:: GIVEN RECORDS ::
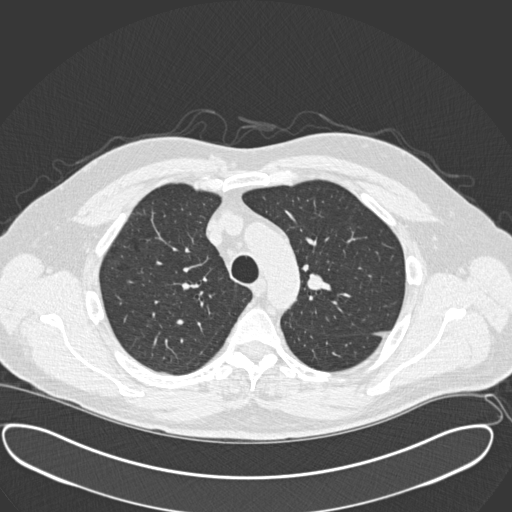
Low-dose screening chest CT, axial slice, third screening round (two years after baseline), lung window (W 1500 / L -600 HU), 2 mm slice thickness, slice 48 of 181 in the series. Male participant, aged 56 years at enrolment. Current smoker at enrolment.
Lesion marked by an expert reader, box from (x=288, y=262) to (x=344, y=309) px. No non-calcified nodule or mass ≥4 mm was recorded by the screening reader at this exam. Lung cancer was diagnosed 156 days after this screen: neuroendocrine carcinoma, NOS, left upper lobe, well differentiated (G1), stage IA (AJCC 6th edition), 20 mm at pathology.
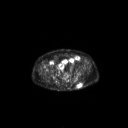
FDG PET of an extremity soft-tissue mass (from a PET/CT study), one axial slice. Slice 73 of 267 in the series (ordered by position). 128 × 128 image matrix. Patient: male, 69 years. From the clinical record (not read from this slice): histological type: leiomyosarcoma; grade: intermediate; site of the primary tumour: left pelvis.
Annotated regions visible in this slice (expert contour drawn on MRI and transferred to this co-registered scan by the dataset authors):
- gross tumour volume (mass): bounding box <77,84,82,88> (left, top, right, bottom; pixels)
:::
Every line of the data above is to be set down word for word, with the pictures left out.

Low-dose screening chest CT, axial slice, third screening round (two years after baseline), lung window (W 1500 / L -600 HU), 2 mm slice thickness, slice 48 of 181 in the series. Male participant, aged 56 years at enrolment. Current smoker at enrolment.
Lesion marked by an expert reader, box from (x=288, y=262) to (x=344, y=309) px. No non-calcified nodule or mass ≥4 mm was recorded by the screening reader at this exam. Lung cancer was diagnosed 156 days after this screen: neuroendocrine carcinoma, NOS, left upper lobe, well differentiated (G1), stage IA (AJCC 6th edition), 20 mm at pathology.
FDG PET of an extremity soft-tissue mass (from a PET/CT study), one axial slice. Slice 73 of 267 in the series (ordered by position). 128 × 128 image matrix. Patient: male, 69 years. From the clinical record (not read from this slice): histological type: leiomyosarcoma; grade: intermediate; site of the primary tumour: left pelvis.
Annotated regions visible in this slice (expert contour drawn on MRI and transferred to this co-registered scan by the dataset authors):
- gross tumour volume (mass): bounding box <77,84,82,88> (left, top, right, bottom; pixels)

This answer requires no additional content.